(Activity):
Report the number of lines in the material below that contain "tanto", without any other words.
--- Extracted data Enclosed Below ---
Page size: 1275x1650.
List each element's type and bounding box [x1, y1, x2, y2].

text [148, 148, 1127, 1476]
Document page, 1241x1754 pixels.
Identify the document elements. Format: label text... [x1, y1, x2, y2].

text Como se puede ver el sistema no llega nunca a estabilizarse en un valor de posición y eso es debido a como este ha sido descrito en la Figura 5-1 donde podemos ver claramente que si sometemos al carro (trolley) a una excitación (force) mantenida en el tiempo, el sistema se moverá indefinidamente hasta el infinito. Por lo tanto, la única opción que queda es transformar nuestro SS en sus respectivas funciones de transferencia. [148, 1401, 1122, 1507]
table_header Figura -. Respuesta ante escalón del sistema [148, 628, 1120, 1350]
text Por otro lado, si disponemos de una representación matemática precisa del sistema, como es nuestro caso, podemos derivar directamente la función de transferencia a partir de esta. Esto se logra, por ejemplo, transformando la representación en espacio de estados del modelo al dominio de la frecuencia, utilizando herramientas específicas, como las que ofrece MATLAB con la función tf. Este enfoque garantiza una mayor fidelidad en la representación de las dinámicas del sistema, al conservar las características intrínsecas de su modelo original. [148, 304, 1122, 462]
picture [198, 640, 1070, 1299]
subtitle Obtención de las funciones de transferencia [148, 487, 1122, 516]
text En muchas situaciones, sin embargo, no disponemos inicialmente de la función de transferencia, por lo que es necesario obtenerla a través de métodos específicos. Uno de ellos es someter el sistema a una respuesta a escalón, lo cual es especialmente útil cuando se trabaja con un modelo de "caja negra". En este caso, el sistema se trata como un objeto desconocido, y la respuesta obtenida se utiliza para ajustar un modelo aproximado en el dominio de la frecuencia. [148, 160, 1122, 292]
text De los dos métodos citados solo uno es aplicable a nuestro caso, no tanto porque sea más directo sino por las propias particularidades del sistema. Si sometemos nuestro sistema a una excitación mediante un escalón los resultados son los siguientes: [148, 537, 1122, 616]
--- End of Enclosed Extracted data ---
(Reply):
2